▶ **Problem to solve**:
Rewrite every line of the items below as a numbered list, skipping blank lines and leaving the pictures out.

▶ **Given data**:
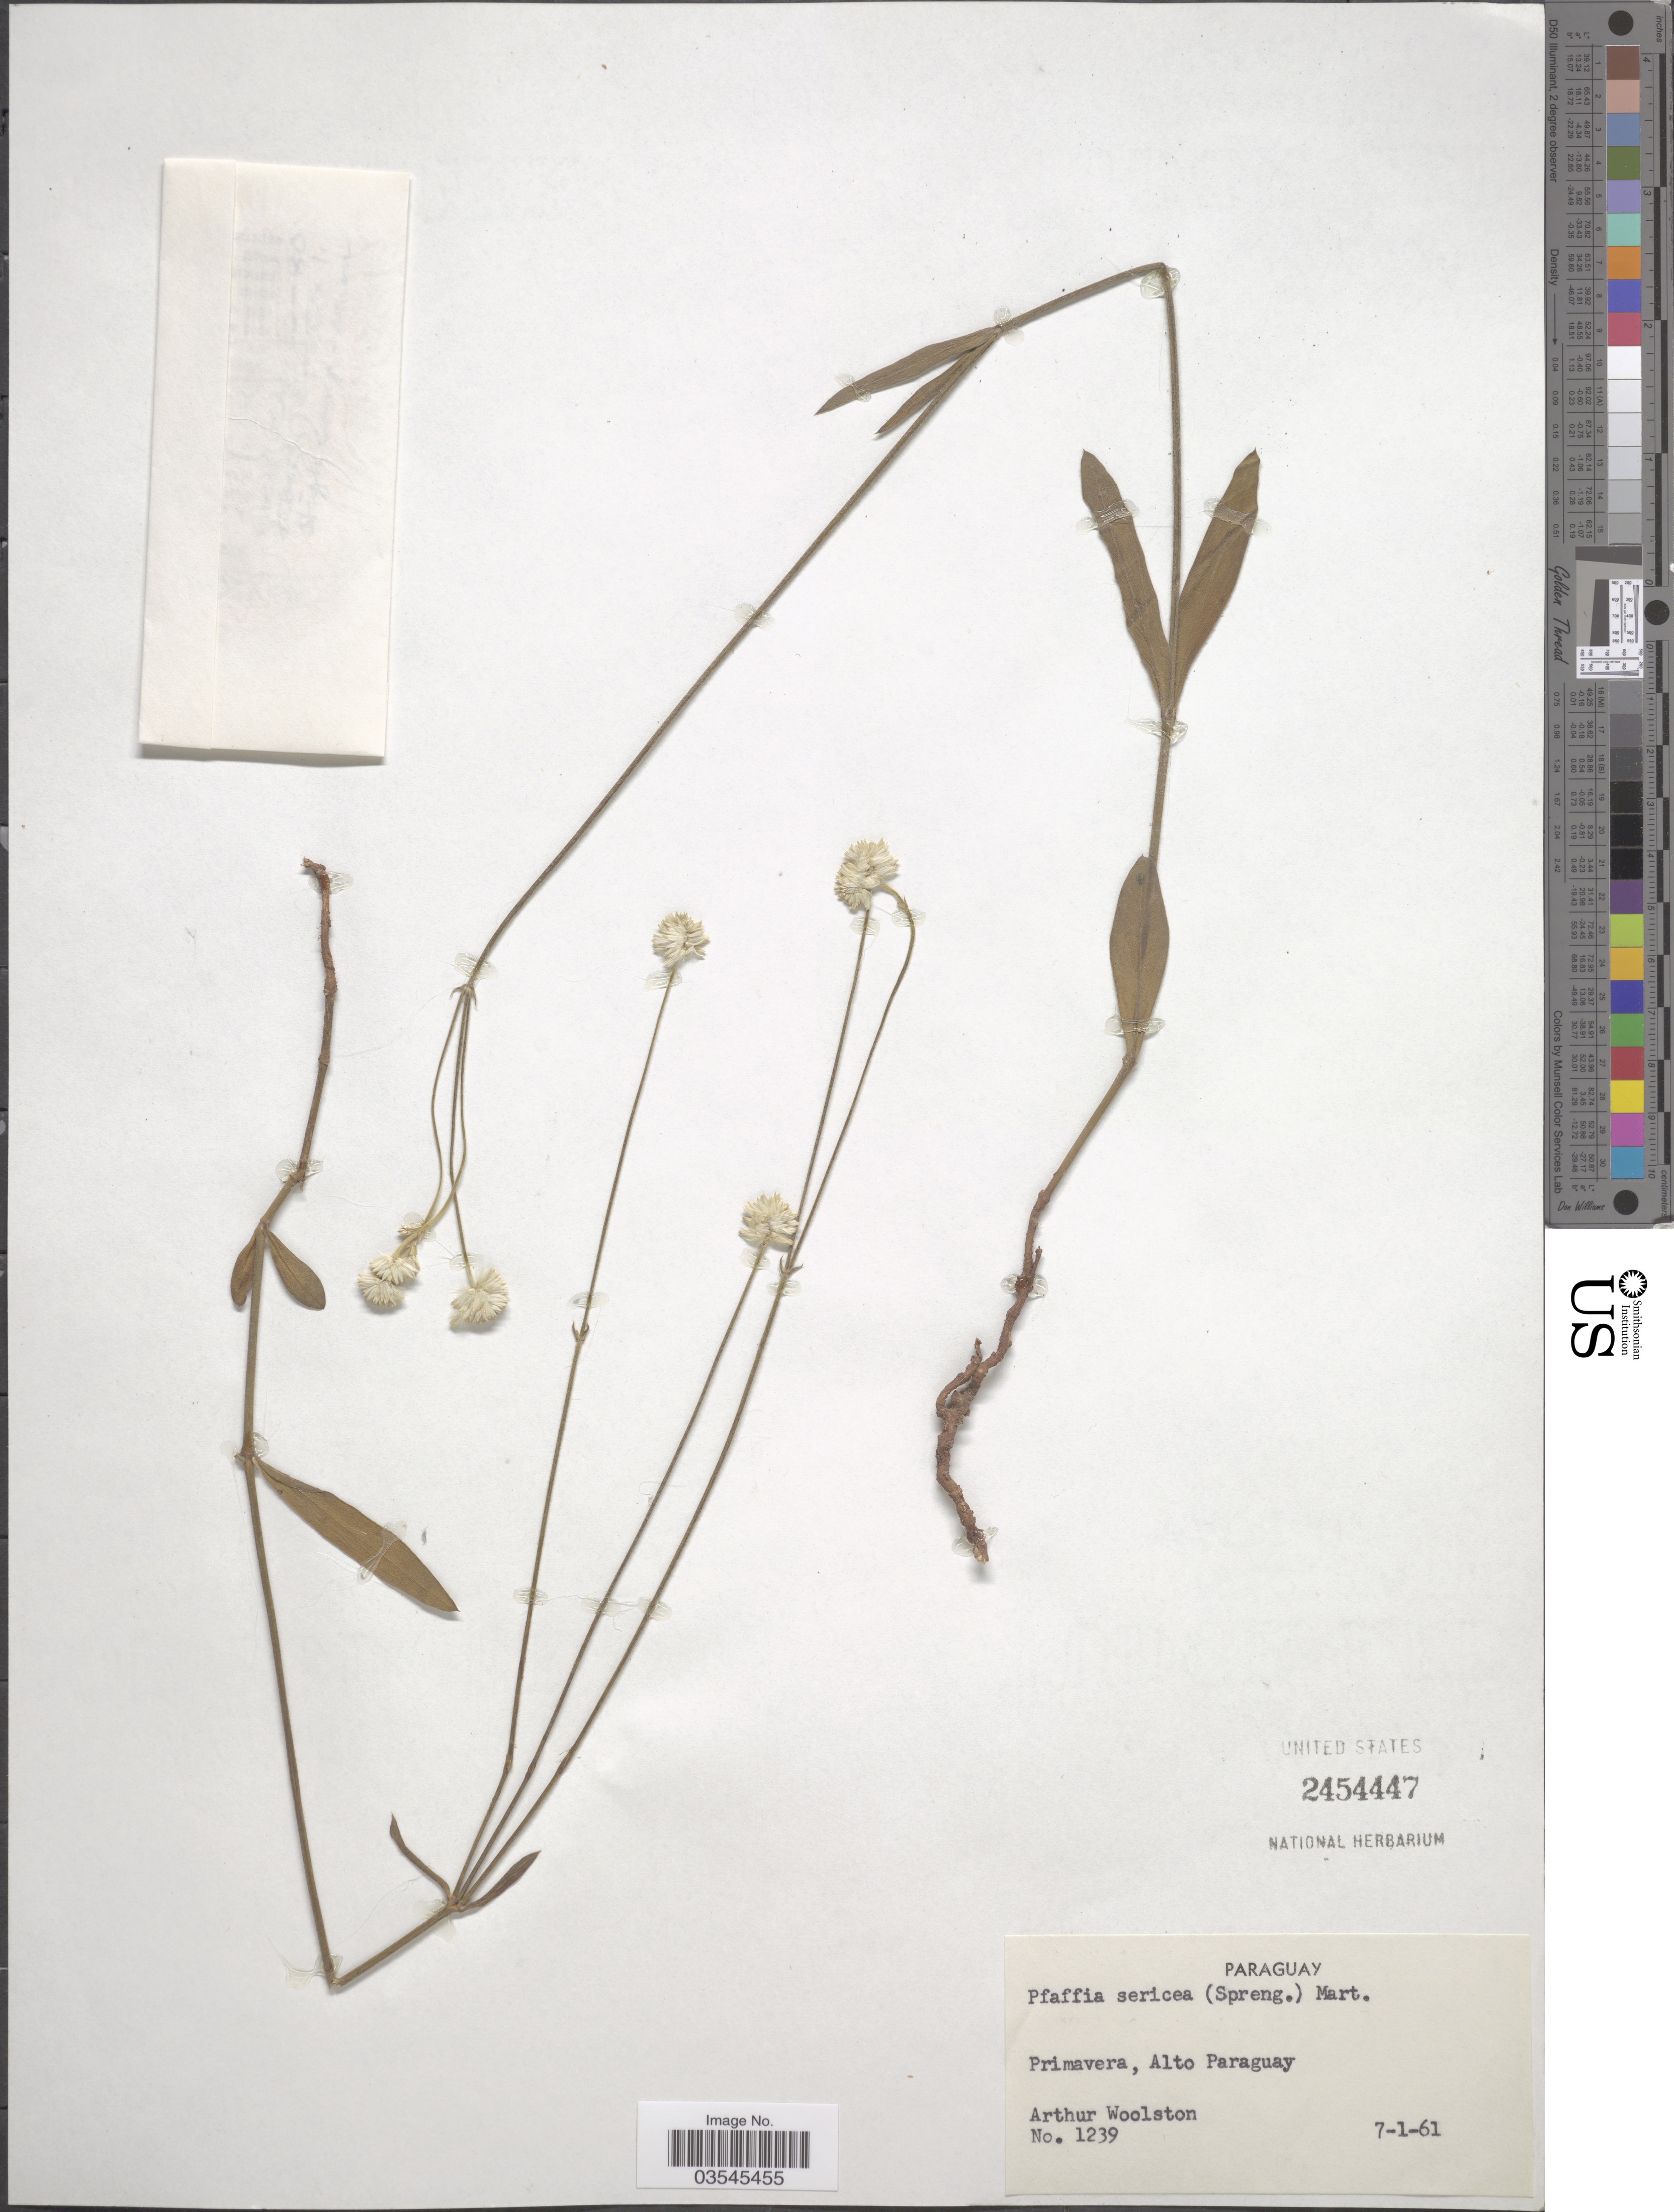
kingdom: Plantae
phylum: Tracheophyta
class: Magnoliopsida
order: Caryophyllales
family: Amaranthaceae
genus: Pfaffia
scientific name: Pfaffia tuberosa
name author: (Moq. ex DC.) Hicken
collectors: A. L. Woolston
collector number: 1239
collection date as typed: Transcribed d/m/y: 7/1/61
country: Paraguay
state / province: Alto Paraguay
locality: Primavera.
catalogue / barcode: US 2454447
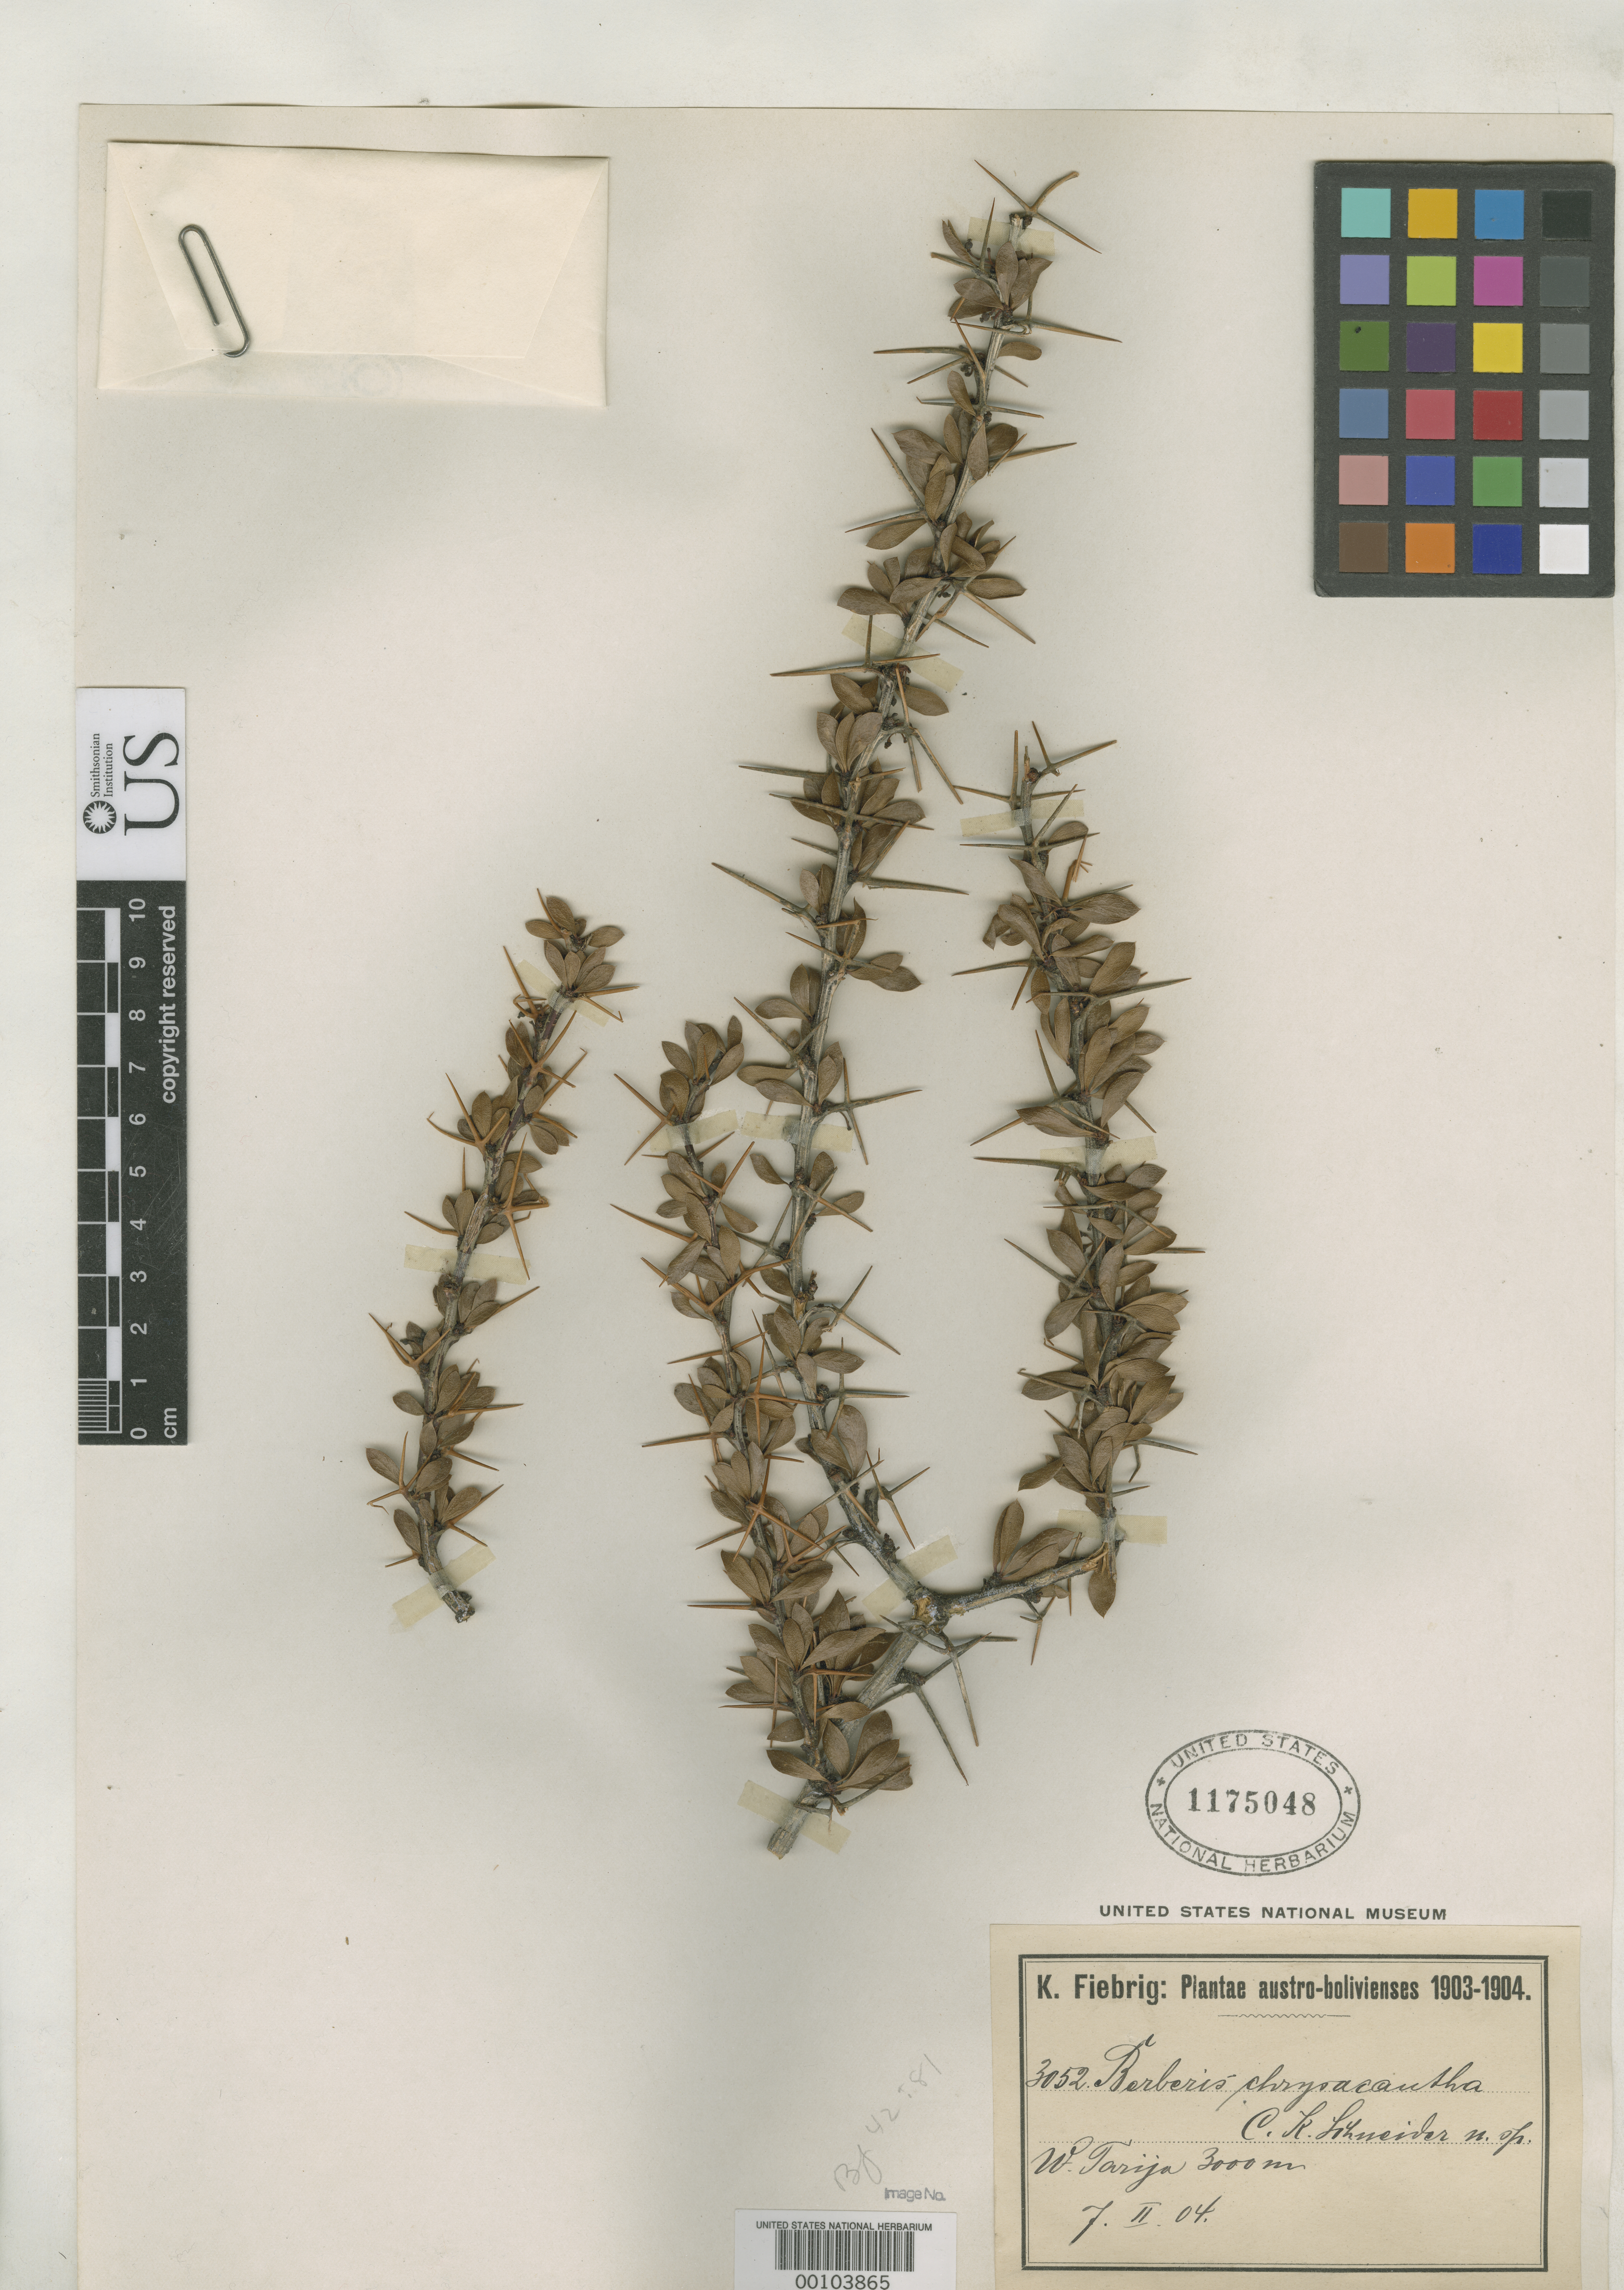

▶ **Task answer**:
1. kingdom: Plantae
2. phylum: Tracheophyta
3. class: Magnoliopsida
4. order: Caryophyllales
5. family: Amaranthaceae
6. genus: Pfaffia
7. scientific name: Pfaffia tuberosa
8. name author: (Moq. ex DC.) Hicken
9. collectors: A. L. Woolston
10. collector number: 1239
11. collection date as typed: Transcribed d/m/y: 7/1/61
12. country: Paraguay
13. state / province: Alto Paraguay
14. locality: Primavera.
15. catalogue / barcode: US 2454447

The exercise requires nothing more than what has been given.